Un corazón circunciso

Por eso, despójate de lo pagano que hay en tu corazón, y ya no seas terco. — (Deuteronomio 10:16)

La porción de la Torá de esta semana, Ekev, es de Deuteronomio 7:12 – 11:25, y la Haftará es de Isaías 49:14 – 51:3.

Una vez, cuando estaba almorzando en un café en Jerusalén, una escena que se desarrollaba en una mesa cercana me llamó la atención. Había un niño gritando, en un estado de pánico, mientras que su madre desesperada trataba de vestirlo. Sobre la mesa había una camisa sucia. Lo que sucedió fue que en el proceso de ponerle la camisa limpia a su hijo, las manos del niño se habían quedado atrapadas en el interior de las mangas. Cuanto más forcejeaba el niño con su madre y agitaba sus puños cerrados, más difícil era para la mamá conseguir que moviera sus manos en la dirección correcta. Si el niño se hubiese calmado, su madre lo habría vestido en un instante, pero a medida que él agitaba compulsivamente las manos, sólo prolongaba lo que para él seguramente era una agonía.

A menudo pienso en aquella imagen y me pregunto si en la vida a veces hacemos lo mismo. ¿Nos agitamos a veces obstinadamente, luchando solos para alcanzar nuestras metas, cuando tranquilizarnos y confiar más en Dios nos llevaría a un mejor resultado? ¿Somos a veces como aquel niño, forcejeando contra Dios, nuestro Padre amoroso, él que está tratando de ayudarnos?

En nuestra porción de la Torá, nos encontramos con este interesante mandamiento: “Así que circunciden el prepucio de su corazón, y no sigan siendo obstinados.” ¿Qué significa eso exactamente?
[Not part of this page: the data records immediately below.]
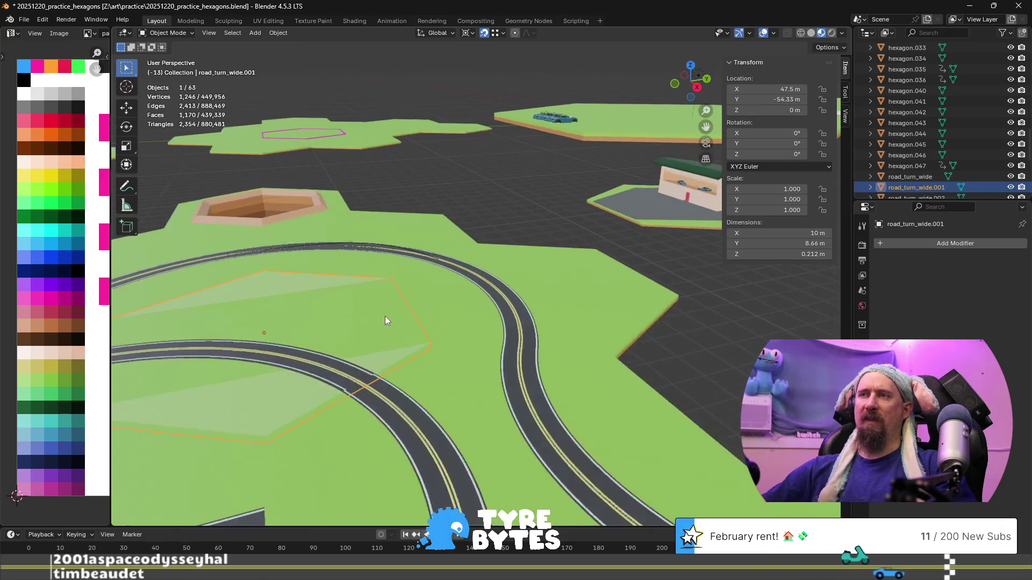
key("KP_Divide")
mouse_move(443, 382)
middle_mouse_down()
mouse_move(549, 395)
mouse_move(560, 379)
mouse_move(404, 349)
mouse_move(456, 341)
mouse_move(473, 371)
mouse_move(494, 345)
middle_mouse_up()
scroll(456, 338, "up", 3)
- Read the tile's seam and road-edge vertex coordinates in edit mode, then restore the full hex map
key("Tab")
left_click(491, 320)
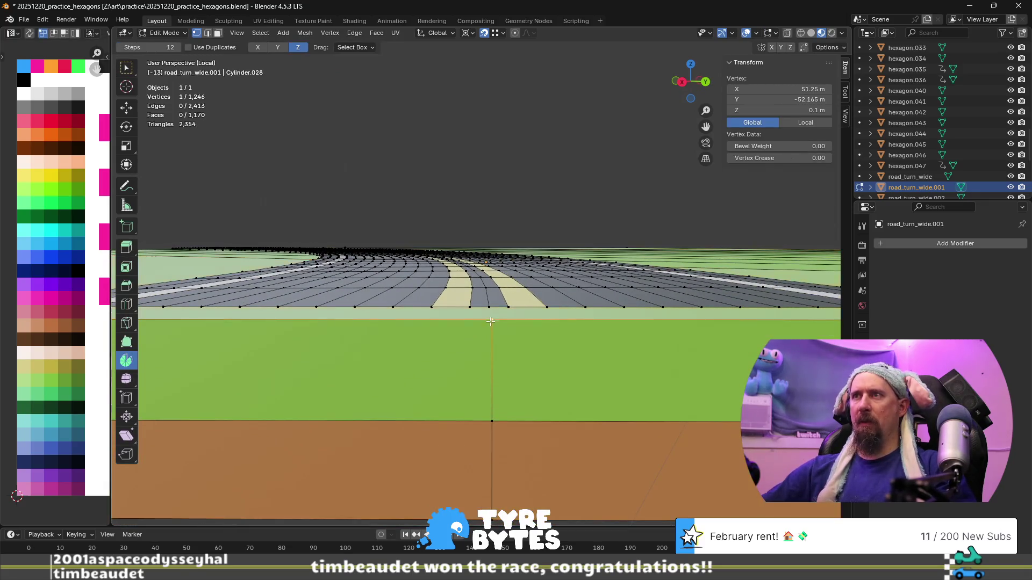
left_click(489, 313)
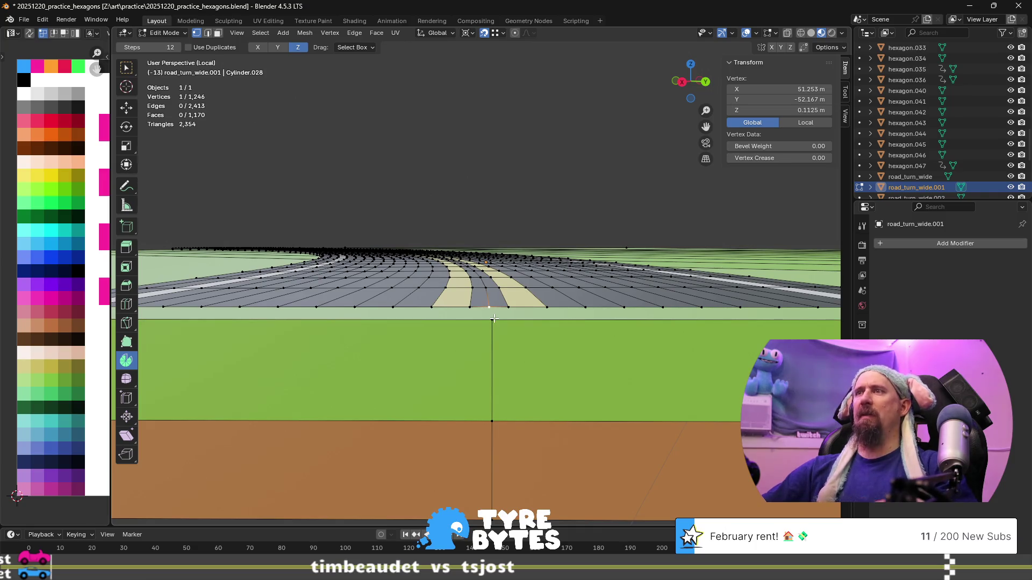
left_click(494, 319)
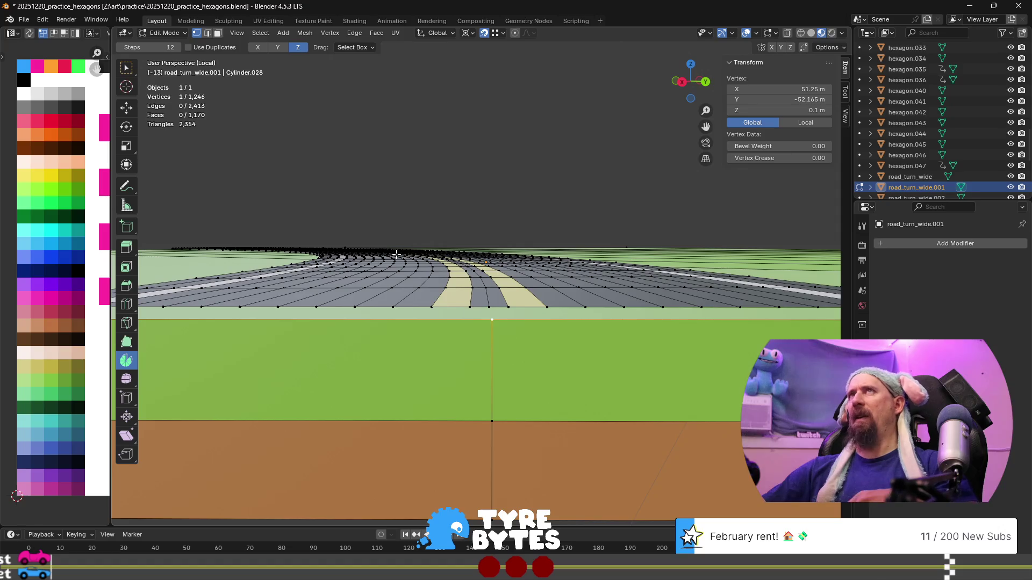
scroll(405, 258, "down", 4)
El versículo implica que tener un corazón circunciso (o despojado) es lo opuesto de ser terco. La primera vez que a los israelitas se les llamó tercos, fue justo después de su pecado de fabricar el becerro de oro. En aquel caso, la expresión indica que en lugar de estar abiertos al plan de Dios, los israelitas, pensando que Moisés había desaparecido, se hicieron cargo ellos mismos de la situación. Ellos creían que necesitaban un líder y obstinadamente llevaron a cabo su plan de crear un ídolo. Ser obstinado es esa terquedad que hace que una persona se enfoque en una sola dirección y se cierre a Dios por completo. Tener un corazón circunciso es ser abierto y flexible, y estar dispuesto a recibir a Dios.

Un corazón abierto, sin embargo, es vulnerable. Es aterrador para nosotros estar abiertos y confiar tanto en Dios. Es la experiencia de soltarlo todo y dejarnos caer, confiando en que alguien nos sujetará. No es de extrañar que nuestra condición base sea la de mantener un corazón incircunciso. Creemos que de esa manera estamos seguros, pero la realidad es todo lo contrario. Sólo cuando nos abrimos a Dios, puede él cuidar de nosotros, protegernos y guiarnos por el camino correcto.

Aparte un tiempo para examinar su corazón esta semana. ¿De qué manera se resiste su corazón a Dios? ¿En qué áreas de la vida es usted terco y siente la necesidad de tener el control? ¡Abramos nuestro corazón a Dios y veamos cómo la vida se abre a nosotros!